What you will do:
How do the records below read from their first line through the line containing "##Objective: Create an"? Write those lines out exactly.

(Saved entries)
---

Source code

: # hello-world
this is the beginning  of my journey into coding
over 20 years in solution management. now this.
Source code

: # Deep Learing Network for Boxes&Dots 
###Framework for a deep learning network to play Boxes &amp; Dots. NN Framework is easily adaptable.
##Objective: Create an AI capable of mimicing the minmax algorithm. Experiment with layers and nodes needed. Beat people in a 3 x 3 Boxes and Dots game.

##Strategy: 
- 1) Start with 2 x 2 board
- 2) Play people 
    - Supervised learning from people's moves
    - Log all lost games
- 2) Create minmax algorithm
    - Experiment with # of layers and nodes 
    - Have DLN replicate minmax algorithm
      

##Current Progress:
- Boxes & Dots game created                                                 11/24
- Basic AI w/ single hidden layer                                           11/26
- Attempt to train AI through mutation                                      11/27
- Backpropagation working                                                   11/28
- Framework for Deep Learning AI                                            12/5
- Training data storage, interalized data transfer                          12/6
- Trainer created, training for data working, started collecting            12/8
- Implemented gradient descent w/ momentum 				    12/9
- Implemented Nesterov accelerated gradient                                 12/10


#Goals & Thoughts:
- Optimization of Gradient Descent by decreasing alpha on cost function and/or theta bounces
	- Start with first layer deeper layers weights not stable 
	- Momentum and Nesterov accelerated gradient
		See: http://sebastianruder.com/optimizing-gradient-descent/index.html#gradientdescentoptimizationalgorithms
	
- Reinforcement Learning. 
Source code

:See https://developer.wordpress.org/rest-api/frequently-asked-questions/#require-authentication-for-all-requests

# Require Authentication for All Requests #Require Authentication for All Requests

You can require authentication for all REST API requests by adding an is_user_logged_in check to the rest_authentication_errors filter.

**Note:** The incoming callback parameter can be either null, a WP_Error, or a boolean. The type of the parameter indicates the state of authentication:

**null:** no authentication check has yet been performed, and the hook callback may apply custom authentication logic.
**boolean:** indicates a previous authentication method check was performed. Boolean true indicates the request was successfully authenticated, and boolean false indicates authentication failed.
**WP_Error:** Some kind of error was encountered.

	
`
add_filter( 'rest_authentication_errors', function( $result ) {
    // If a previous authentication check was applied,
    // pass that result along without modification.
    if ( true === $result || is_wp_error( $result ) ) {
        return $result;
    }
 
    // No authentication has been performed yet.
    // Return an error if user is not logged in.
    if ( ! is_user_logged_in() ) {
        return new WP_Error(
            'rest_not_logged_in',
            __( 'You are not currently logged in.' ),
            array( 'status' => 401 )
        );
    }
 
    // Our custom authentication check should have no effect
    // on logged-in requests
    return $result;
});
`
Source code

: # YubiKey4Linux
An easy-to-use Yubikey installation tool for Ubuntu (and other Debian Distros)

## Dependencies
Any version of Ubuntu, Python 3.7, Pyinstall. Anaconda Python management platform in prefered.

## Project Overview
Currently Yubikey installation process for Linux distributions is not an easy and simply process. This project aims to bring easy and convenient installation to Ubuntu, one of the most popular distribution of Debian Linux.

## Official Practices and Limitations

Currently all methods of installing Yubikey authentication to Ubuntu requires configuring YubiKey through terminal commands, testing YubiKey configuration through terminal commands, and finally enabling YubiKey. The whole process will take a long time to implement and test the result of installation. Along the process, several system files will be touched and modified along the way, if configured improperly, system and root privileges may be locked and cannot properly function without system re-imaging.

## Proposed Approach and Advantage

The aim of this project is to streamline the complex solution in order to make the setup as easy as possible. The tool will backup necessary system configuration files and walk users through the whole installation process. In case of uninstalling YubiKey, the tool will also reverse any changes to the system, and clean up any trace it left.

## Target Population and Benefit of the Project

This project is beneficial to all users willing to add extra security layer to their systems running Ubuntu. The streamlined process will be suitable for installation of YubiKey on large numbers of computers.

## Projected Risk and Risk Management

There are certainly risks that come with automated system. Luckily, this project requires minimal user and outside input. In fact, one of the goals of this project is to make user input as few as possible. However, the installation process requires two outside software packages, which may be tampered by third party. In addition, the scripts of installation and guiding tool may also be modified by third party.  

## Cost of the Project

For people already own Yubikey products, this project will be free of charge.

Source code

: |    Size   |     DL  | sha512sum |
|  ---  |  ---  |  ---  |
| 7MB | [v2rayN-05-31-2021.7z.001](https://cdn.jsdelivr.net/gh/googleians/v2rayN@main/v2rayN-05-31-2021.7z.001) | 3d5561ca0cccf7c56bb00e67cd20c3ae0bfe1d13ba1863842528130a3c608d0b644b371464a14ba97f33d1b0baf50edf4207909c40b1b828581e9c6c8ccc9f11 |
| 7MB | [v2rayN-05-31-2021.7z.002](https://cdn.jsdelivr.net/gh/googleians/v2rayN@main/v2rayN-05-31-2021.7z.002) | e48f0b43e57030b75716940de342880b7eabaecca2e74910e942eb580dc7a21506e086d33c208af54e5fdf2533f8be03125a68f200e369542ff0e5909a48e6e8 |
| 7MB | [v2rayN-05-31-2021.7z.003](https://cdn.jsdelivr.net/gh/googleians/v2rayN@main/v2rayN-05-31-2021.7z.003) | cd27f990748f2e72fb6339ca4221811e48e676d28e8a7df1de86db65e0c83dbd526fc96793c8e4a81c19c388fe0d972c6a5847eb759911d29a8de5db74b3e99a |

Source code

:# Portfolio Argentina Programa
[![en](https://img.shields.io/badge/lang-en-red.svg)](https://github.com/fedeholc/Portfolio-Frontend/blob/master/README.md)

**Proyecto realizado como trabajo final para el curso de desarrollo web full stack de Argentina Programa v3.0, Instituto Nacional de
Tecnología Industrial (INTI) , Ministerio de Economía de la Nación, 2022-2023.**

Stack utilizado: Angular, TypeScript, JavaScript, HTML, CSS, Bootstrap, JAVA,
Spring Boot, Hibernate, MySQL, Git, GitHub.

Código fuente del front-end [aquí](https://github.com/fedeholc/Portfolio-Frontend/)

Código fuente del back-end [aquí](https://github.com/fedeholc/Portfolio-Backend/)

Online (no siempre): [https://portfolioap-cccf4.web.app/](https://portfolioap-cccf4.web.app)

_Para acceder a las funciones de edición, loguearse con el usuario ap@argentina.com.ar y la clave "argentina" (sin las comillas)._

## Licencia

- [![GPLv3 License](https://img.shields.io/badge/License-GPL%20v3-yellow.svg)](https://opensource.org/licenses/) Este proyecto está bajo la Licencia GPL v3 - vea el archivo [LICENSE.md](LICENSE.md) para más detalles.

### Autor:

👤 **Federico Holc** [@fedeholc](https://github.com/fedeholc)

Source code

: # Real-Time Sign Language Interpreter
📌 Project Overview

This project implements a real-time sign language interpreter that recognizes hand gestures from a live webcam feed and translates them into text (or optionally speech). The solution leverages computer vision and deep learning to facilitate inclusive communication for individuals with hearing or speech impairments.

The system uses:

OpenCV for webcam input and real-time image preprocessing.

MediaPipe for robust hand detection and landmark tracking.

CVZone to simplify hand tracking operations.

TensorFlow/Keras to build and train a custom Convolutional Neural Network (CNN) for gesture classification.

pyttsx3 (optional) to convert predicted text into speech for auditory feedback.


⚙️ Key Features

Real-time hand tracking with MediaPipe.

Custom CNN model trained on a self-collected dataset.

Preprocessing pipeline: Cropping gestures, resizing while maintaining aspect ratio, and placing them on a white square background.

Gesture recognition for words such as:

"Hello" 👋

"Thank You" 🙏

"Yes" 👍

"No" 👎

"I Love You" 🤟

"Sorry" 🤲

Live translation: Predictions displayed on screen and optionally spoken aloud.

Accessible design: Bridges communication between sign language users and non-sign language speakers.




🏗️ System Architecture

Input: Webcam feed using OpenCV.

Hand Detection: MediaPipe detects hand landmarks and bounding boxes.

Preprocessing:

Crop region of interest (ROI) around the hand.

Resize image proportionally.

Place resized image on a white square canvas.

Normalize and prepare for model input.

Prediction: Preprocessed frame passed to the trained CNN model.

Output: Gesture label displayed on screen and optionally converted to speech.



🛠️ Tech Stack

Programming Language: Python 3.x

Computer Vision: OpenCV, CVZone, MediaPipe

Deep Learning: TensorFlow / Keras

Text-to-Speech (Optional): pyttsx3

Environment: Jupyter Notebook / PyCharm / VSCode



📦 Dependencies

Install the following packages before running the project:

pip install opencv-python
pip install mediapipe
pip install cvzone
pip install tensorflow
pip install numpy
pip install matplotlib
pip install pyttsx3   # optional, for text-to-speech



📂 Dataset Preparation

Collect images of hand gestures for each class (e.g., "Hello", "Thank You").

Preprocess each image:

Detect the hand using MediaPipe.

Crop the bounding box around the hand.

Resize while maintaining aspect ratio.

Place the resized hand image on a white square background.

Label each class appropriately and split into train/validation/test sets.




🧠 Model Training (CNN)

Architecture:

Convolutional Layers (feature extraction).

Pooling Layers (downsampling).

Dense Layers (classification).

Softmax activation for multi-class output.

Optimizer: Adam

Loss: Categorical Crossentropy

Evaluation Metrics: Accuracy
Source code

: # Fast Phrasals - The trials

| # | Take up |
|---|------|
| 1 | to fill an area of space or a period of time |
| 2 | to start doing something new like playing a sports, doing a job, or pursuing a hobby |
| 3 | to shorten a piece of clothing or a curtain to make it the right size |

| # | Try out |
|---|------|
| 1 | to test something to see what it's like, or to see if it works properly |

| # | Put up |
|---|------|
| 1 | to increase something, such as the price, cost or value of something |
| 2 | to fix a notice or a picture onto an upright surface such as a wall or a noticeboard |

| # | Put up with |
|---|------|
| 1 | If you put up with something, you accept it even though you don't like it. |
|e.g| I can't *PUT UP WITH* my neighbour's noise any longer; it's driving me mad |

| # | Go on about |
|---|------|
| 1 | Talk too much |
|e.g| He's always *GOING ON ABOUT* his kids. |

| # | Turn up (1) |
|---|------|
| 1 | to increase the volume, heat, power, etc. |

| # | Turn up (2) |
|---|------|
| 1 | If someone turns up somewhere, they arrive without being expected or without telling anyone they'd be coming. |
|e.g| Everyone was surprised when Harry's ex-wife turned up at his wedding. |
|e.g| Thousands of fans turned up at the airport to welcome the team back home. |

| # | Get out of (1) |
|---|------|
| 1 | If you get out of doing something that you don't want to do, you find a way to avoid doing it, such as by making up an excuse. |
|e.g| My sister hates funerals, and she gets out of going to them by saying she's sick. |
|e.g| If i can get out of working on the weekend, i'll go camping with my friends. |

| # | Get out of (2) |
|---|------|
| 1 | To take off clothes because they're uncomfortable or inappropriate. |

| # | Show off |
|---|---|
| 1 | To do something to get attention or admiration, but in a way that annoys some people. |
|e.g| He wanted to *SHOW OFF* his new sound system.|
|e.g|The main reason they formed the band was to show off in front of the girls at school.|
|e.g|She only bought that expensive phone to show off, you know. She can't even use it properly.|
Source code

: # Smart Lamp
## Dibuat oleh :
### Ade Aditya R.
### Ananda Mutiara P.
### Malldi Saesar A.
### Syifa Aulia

---

Answer below:
Source code

: # hello-world
this is the beginning  of my journey into coding
over 20 years in solution management. now this.
Source code

: # Deep Learing Network for Boxes&Dots 
###Framework for a deep learning network to play Boxes &amp; Dots. NN Framework is easily adaptable.
##Objective: Create an AI capable of mimicing the minmax algorithm. Experiment with layers and nodes needed. Beat people in a 3 x 3 Boxes and Dots game.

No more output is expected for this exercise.